The reasons why it is so impossibly difficult to disengage from such a cold and brutal act, is not just that it’s nearly impossible to whisper those words and phrases of positive thinking to oneself, but because there are chemicals in the brain that are churning and burning, and obstructing us from sense, while compelling us to go on, whatever the cost may be. Because, you see, ailments like Bipolar, are debilitating neurological disorders of the brain, and you can’t just hope to whisper happy thoughts in there, and disregard the witches cauldron, brewing uncontrollably. In depressive episodes, manic depressives are beyond consolable. They may spend 18 hours a day in bed, as they try and disappear, effectively ending their pain and unburdening their guilt and aggregate shame. Robin Williams was in such a depressive episode. Had he been manic, he would have spoken uncontrollably fast, not unlike we’ve seen him before. Those frenetic moments were always funny, but also disturbing. Because when you are manic, it is the mania in control, and you are but its rag doll. Manics can sometimes take their lives, but they are far more likely to succumb during the excruciating transition and inevitable crash from mania back into depression. It is the time when most bipolar suicides occur.
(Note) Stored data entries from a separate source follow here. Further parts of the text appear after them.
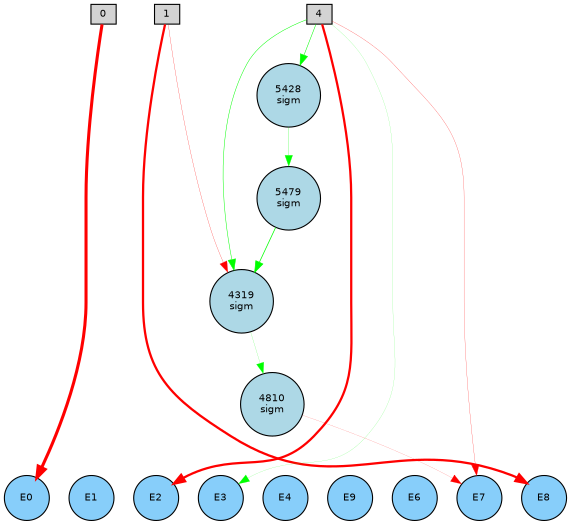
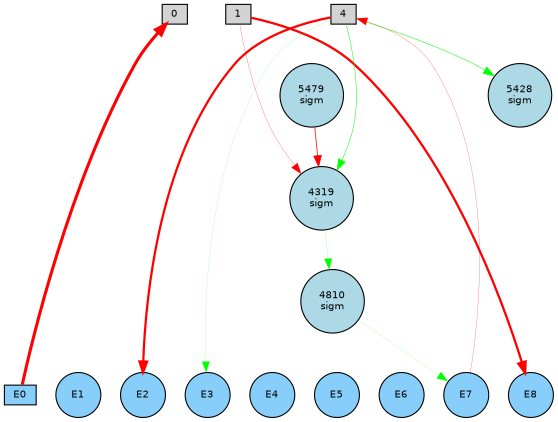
  digraph {
    fontname="DejaVu Sans"
    node [fillcolor=lightskyblue fontname="DejaVu Sans" fontsize=9 shape=circle style=filled]
    edge [fontname="DejaVu Sans" style=solid]
    0 [fillcolor=lightgray height=0.2 shape=box width=0.2]
    1 [fillcolor=lightgray height=0.2 shape=box width=0.2]
    n3 [fillcolor=lightgray height=0.2 label=4 shape=box width=0.2]
-   E0 [height=0.2 width=0.2]
+   E0 [height=0.2 shape=box width=0.2]
    E1 [height=0.2 width=0.2]
    E2 [height=0.2 width=0.2]
    E3 [height=0.2 width=0.2]
    E4 [height=0.2 width=0.2]
-   E5 [height=0.2 width=0.2 label=E9]
+   E5 [height=0.2 width=0.2]
    E6 [height=0.2 width=0.2]
    E7 [height=0.2 width=0.2]
    E8 [height=0.2 width=0.2]
    n13 [fillcolor=lightblue height=0.2 label="4319\nsigm" width=0.2]
    n14 [fillcolor=lightblue height=0.2 label="5428\nsigm" width=0.2]
    n15 [fillcolor=lightblue height=0.2 label="4810\nsigm" width=0.2]
    n16 [fillcolor=lightblue height=0.2 label="5479\nsigm" width=0.2]
    subgraph sub_1 {
      rank=source
      0
      1
      n3
    }
    subgraph sub_2 {
      rank=sink
      E0
      E1
      E2
      E3
      E4
      E5
      E6
      E7
      E8
    }
    0 -> 1 [style=invis]
-   0 -> E0 [color=red penwidth=2.796685674243304]
+   E0 -> 0 [color=red penwidth=2.796685674243304]
    1 -> n3 [style=invis]
    1 -> E8 [color=red penwidth=2.0812993556517574]
    1 -> n13 [color=red penwidth=0.20663401139158447]
    n3 -> E2 [color=red penwidth=2.0553646068905684]
    n3 -> E3 [color=green penwidth=0.11123926024795977]
-   n3 -> E7 [color=red penwidth=0.19240028207655885]
+   E7 -> n3 [color=red penwidth=0.19240028207655885]
    n3 -> n13 [color=green penwidth=0.4385343257436235]
    n3 -> n14 [color=green penwidth=0.46935554486772135]
    E0 -> E1 [style=invis]
    E1 -> E2 [style=invis]
    E2 -> E3 [style=invis]
    E3 -> E4 [style=invis]
    E4 -> E5 [style=invis]
    E5 -> E6 [style=invis]
    E6 -> E7 [style=invis]
    E7 -> E8 [style=invis]
    n13 -> n15 [color=green penwidth=0.1332874569977689]
-   n14 -> n16 [color=green penwidth=0.2175725946220663]
-   n15 -> E7 [color=red penwidth=0.11019400355526]
-   n16 -> n13 [color=green penwidth=0.6800964754864027]
+   n15 -> E7 [color=green penwidth=0.11019400355526]
+   n16 -> n13 [color=red penwidth=0.6800964754864027]
  }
I will leave you with this. No one wants to take their life. All of us have people we love, things we enjoy doing, and things we hope to accomplish. BUT NOT IN THAT MOMENT. In that frightening wormhole of regret, there is nothing else. There is no mother…no father…no car…no dog. In order to take our lives, we must rid ourselves of everything that makes us human. It’s as if we know we cannot take it with us, but even more than that, it’s really just a way of cleansing the palate and removing any and all possessions which may deter us from the course. Naturally, this is not true for everyone, and I can only imagine that there is something intimate and ritualistic in the ways each man and woman leave this earth. I have never made it to the flat plane of negative existence, where I imagine we shed the things we do not need. I cannot help but wonder which way the door does swing, or even if it swings at all, for perhaps it just revolves. I am not curious enough to find out quite yet. I picture a cold and barren field spread out before you, open to anyone who might tempt it, but closed to all all who carry more. I’m not sure if it takes the greatest amount of courage to take your own life, or the saddest and most despicable cowardice. I don’t believe it need be either, or is ever reducible to such simple motivations. I would guess, however, that when those who’ve suffered as far as they can suffer, and have already weighed the hurt they shall inadvertently cause to those they love, against the unbearable anger, pain, guilt, ennui, hopelessness, emptiness, and everything else that has filled each of their days, since they can remember, the choice may be more apparent. Perhaps not. I cannot put myself in the psyche of a man about to take his life, but I would guess that it probably wasn’t enough for Robin Williams to tell himself ‘It’s not your fault.’ With a society as conflicted and often unsupportive as ours, it’s hard to imagine that anyone suffering from mental illness could do anything but blame themselves.
I cannot help but think of one of my favorite Robin Williams’ movies, ‘The Fisher King,’ and how deliciously (yet tenderly) mad his character Parry was. And like Don Quixote, this knight-errant took to the urban city streets in search of his own brand of dragon. But in the end, Parry’s dragon was too fierce and nearly broke the man in two. If only Robin’s dragon could have spared such a brave and noble knight. He will be sorely missed.